- _Exercise inputs_:
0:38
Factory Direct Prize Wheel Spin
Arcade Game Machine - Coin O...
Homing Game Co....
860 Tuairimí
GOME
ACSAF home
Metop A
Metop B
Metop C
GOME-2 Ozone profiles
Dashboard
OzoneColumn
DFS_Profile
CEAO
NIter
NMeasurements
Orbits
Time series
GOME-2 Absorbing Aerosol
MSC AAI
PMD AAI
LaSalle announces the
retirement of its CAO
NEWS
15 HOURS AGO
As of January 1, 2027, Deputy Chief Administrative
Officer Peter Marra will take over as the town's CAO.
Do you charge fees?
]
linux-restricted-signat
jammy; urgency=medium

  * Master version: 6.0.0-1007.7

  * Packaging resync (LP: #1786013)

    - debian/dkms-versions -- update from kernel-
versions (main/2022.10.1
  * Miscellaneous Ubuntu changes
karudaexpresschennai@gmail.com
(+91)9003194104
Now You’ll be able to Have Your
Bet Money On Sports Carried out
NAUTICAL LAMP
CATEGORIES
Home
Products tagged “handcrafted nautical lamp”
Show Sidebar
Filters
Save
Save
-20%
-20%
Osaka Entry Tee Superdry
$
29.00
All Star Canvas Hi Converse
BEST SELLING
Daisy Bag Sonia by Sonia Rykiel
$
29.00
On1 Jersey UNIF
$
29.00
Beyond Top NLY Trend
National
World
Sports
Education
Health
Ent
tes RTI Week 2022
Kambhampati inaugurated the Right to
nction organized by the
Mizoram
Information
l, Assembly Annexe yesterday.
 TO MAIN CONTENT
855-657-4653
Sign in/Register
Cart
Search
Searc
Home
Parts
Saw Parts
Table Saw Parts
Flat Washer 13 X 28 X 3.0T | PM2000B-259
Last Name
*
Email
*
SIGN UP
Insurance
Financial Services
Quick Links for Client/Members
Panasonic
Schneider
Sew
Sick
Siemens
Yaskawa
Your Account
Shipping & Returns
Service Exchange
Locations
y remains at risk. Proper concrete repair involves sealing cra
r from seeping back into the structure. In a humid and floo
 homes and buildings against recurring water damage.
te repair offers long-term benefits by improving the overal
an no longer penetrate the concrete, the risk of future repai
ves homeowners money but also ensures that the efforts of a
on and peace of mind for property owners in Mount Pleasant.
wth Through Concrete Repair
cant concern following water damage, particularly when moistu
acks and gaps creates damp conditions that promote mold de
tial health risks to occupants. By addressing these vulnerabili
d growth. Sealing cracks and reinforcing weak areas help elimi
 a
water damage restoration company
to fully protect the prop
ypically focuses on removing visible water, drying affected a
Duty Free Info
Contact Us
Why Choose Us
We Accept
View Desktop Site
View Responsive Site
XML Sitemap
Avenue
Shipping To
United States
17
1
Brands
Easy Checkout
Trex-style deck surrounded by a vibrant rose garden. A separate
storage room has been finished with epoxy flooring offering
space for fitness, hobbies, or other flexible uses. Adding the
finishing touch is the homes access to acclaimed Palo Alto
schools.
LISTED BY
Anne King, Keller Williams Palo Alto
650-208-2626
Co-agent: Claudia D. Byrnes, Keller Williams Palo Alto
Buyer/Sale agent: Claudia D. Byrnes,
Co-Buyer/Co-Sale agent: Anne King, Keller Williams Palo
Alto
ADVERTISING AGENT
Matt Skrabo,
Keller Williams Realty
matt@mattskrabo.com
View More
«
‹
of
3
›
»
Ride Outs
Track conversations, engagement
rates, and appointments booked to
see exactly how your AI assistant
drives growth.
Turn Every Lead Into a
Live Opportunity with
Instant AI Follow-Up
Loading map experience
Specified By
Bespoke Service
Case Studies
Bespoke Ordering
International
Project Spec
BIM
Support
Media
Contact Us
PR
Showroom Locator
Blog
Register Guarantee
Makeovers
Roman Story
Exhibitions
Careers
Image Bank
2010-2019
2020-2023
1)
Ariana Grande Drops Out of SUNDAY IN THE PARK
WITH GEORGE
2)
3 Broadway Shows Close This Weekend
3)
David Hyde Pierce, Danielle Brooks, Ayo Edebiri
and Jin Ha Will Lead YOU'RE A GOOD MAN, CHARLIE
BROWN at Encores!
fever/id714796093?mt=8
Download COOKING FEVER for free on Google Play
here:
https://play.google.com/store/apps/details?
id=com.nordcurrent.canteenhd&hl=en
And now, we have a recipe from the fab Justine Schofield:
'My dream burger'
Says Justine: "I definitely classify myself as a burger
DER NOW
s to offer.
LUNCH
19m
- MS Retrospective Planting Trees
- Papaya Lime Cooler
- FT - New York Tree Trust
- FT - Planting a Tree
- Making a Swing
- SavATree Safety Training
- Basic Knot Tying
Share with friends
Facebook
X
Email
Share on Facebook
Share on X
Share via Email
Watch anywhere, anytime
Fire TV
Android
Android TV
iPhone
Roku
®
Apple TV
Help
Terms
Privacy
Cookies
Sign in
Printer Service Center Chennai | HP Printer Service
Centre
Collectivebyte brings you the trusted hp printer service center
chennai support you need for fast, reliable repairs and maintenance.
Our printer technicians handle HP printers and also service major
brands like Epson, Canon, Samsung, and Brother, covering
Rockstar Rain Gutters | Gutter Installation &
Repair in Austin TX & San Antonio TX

- _Aim of the exercise_: Reproduce the records from their first line through the line containing "resync (LP: #1786013)", both included.

- _Exercise result_:
0:38
Factory Direct Prize Wheel Spin
Arcade Game Machine - Coin O...
Homing Game Co....
860 Tuairimí
GOME
ACSAF home
Metop A
Metop B
Metop C
GOME-2 Ozone profiles
Dashboard
OzoneColumn
DFS_Profile
CEAO
NIter
NMeasurements
Orbits
Time series
GOME-2 Absorbing Aerosol
MSC AAI
PMD AAI
LaSalle announces the
retirement of its CAO
NEWS
15 HOURS AGO
As of January 1, 2027, Deputy Chief Administrative
Officer Peter Marra will take over as the town's CAO.
Do you charge fees?
]
linux-restricted-signat
jammy; urgency=medium

  * Master version: 6.0.0-1007.7

  * Packaging resync (LP: #1786013)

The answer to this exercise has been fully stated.